BEFORE I BEGIN TO SPEAK, LET ME FIRST SAY A FEW WORDS…

In this week’s Torah portion, Emor, we find a major section outlining all of the Biblical holidays. But just after saying we are going to learn about these festivals, the Torah pauses to speak about the Shabbat: “Hashem spoke to Moses saying; Speak to the children of Israel and say to them: Hashem’s appointed festivals that you are to designate as holy convocations – these are My appointed festivals. For six days work may  be done; and on the seventh day is a day of complete rest, a holy convocation, you shall do no work; it is a Sabbath for Hashem in all your dwelling places,” (Leviticus 23:1-3)

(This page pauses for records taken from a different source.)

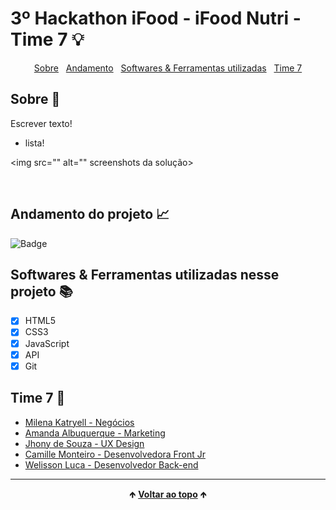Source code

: # 3º Hackathon iFood - iFood Nutri - Time 7 💡

<div id="inicio" align=center>
  <a href="#sobre">Sobre</a>&nbsp;&nbsp;
  <a href="#andamento">Andamento</a>&nbsp;&nbsp;
  <a href="#linguagens">Softwares & Ferramentas utilizadas</a>&nbsp;&nbsp;
  <a href="#time">Time 7</a> 
</div>

<h2 id="sobre">Sobre 🔎</h2>
  <p>Escrever texto!</p>

  - lista!

<img src="" alt="" screenshots da solução>

<br>

<h2 id="andamento">Andamento do projeto 📈</h2>

  ![Badge](https://camo.githubusercontent.com/480385f21a378f6d45c284adde5007223e83e59dd9292c0005a6c2b5127099e9/68747470733a2f2f696d672e736869656c64732e696f2f776562736974653f646f776e5f6d6573736167653d6f66666c696e65266c6162656c3d737461747573267374796c653d666f722d7468652d62616467652675705f636f6c6f723d672675705f6d6573736167653d636f6e636c7569646f2675726c3d68747470732533412532462532467974616c6c6f6272756e6f2e6769746875622e696f25324670726f6a65746f66696e616c6d6f64756c6f31726573696c6961253246)

<h2 id="linguagens">Softwares & Ferramentas utilizadas nesse projeto 📚</h2>

  - [x] HTML5
  - [x] CSS3
  - [x] JavaScript
  - [x] API
  - [x] Git

<h2 id="time">Time 7 🥇</h2>

  - [Milena Katryell - Negócios](https://www.linkedin.com/in/milena-katryell/)
  - [Amanda Albuquerque - Marketing](https://www.linkedin.com/in/amanda-aam/)
  - [Jhony de Souza - UX Design](https://www.linkedin.com/in/jhonyrdesouza/)
  - [Camille Monteiro - Desenvolvedora Front Jr](https://www.linkedin.com/in/camillemonteiro/)
  - [Welisson Luca - Desenvolvedor Back-end](https://www.linkedin.com/in/welissonluca/)

<hr>

<div align="center">
  &#129145;&nbsp;<a href="#inicio"><strong>Voltar ao topo</strong></a>&nbsp;&#129145;
</div>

Why does the text have this little interruption before delineating the Biblical feasts?

Rabbi Eli Scheller suggests that there are two aspects to our faith in the Almighty. The first is to know that there is a Creator who brought everything into existence. The second is to recognize that the Creator is profoundly involved with His world. Hashem is aware of all that takes place in the universe, His supervision is never interrupted and He is deeply involved with everything that transpires. When He deems it necessary, the Almighty involves Himself and directs the affairs of the world.

The Sabbath is a testimony to the fact that God created the heavens, the earth and all that exists (Genesis 2:1-3, Exodus 31:16-17). The festivals testify to God’s ongoing involvement in the world and His ability to miraculously control the natural order He created for His purposes. The awesome plagues that He engineered in Egypt prior to the Exodus 3300 years ago and the splitting of the Red Sea to save His people and then drown their pursuers were awesome manifestations of this power and involvement. He then supernaturally sustained His people in the desert for 40 years with wondrous daily miracles.

Throughout history, Deists have believed that there was a First Cause who brought everything into existence, but then left the world to its own fate. Our emunah (faith) is rooted in the belief not only in a Creator, but the conviction that He has remained intimately connected to the world He created and to the destiny of its creatures. Both these ideas are vital, and so the Biblical discussion of our national holidays is preceded by setting the critical foundation of belief in the Creator of all that exists through the institution of the Shabbat.